Sinn Féin president Gerry Adams and Progressive Unionist leader David Ervine were challenged today to explain why so-called IRA and loyalist UVF punishment attacks have continued eight years after they denounced them.
Human rights campaigner Prof Liam Kennedy challenged both leaders to a public debate on the issue after announcing he would run against Mr Adams in west Belfast.
Human rights campaigner Professor Liam Kennedy
The Queen's University Belfast academic's campaign will be supported by victims of republican and loyalist paramilitary violence, including Michael Gallagher and Victor Barker, who both lost sons in the 1998 Omagh bomb attack carried out by the "Real IRA".
Prof Kennedy, who contested the west Belfast seat in 1997, said: "The basic theme of my campaign is pressing for an end to republican and loyalist paramilitarism.
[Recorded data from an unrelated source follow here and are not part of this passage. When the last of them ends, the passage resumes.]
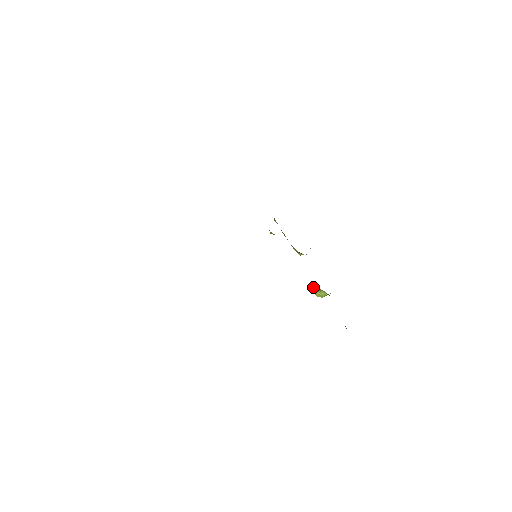
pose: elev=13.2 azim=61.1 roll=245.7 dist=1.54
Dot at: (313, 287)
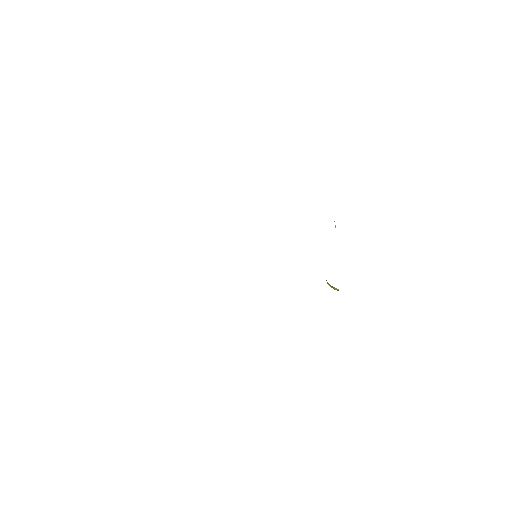
Dot at: occluded
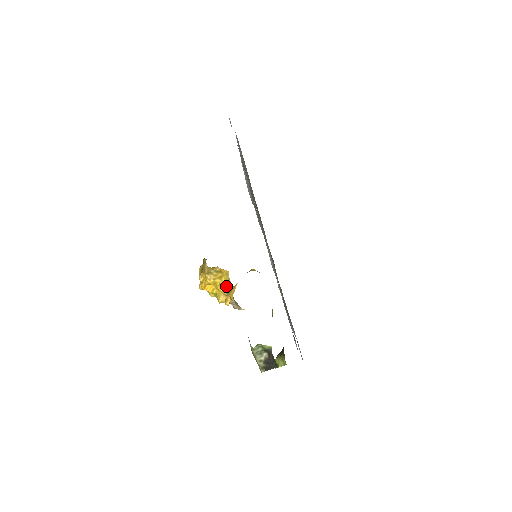
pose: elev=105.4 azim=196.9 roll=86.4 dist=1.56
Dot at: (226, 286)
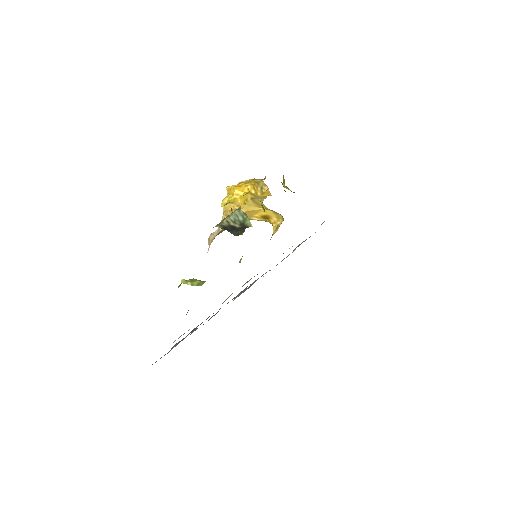
Dot at: (257, 197)
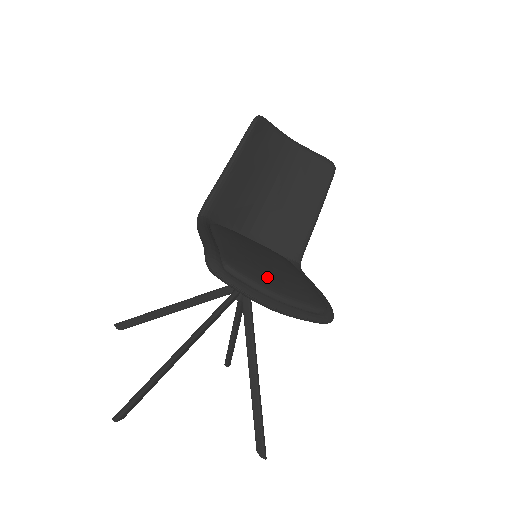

"One of the things I will be doing is going back to Gerry Adams and David Ervine, as the leaders of two paramilitary linked parties, to ask why despite giving assurances eight years ago that they were opposed to beatings and shootings they continued to take place.
"I was naive enough to believe it then. However the evidence shows beatings and shootings have actually increased since the 1997 elections and the Good Friday Agreement," he said.
"What I want to do is challenge Gerry Adams and David Ervine to debate with me their record on human rights."